Thanks for commenting! I'm not sure if I can afford to go with 6x 20TB SAS drives over the 6x 20TB SATA drives, but will have to consider that...

Remember, when working with RAID, you’re dealing with multiple IO, so you can take throughput of one of those drives and multiply it by six, and that’s effectively what you’re going have available.

Can you explain this for me or point me to a resource to learn what you mean? My knowledge of RAID is limited to how many drive failures it can handle and the boosts in read/write speeds. I will be using RAID 5, possibly RAID 6 for my situation, so no write speed gains either way.

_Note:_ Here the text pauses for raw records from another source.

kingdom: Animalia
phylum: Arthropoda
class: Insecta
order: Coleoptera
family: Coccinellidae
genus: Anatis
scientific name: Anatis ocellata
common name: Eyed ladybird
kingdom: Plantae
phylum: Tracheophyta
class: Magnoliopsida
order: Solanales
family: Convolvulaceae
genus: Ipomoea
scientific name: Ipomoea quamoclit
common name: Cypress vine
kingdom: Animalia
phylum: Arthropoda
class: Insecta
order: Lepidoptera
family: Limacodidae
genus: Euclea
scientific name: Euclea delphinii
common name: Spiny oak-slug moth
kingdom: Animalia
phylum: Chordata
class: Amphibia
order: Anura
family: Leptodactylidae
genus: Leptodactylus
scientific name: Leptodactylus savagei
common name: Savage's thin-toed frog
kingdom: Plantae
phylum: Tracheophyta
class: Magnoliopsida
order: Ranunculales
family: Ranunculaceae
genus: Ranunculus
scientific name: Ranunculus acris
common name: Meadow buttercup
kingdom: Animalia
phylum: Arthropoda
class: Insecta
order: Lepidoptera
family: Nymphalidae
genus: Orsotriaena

Let me know if I'm missing something here. My single mac computer will be the only client able to access the server.

Where I need the most speed is writing from the NVMe source to the RAID. The only time I'd be reading the data on the RAID is when it's generating the checksum after the data transfer is complete, right?

I don't need to access any of the files kept on the RAID while I'm offloading the footage. So the write speed from the source to the RAID should be 260-285Mbps, I think?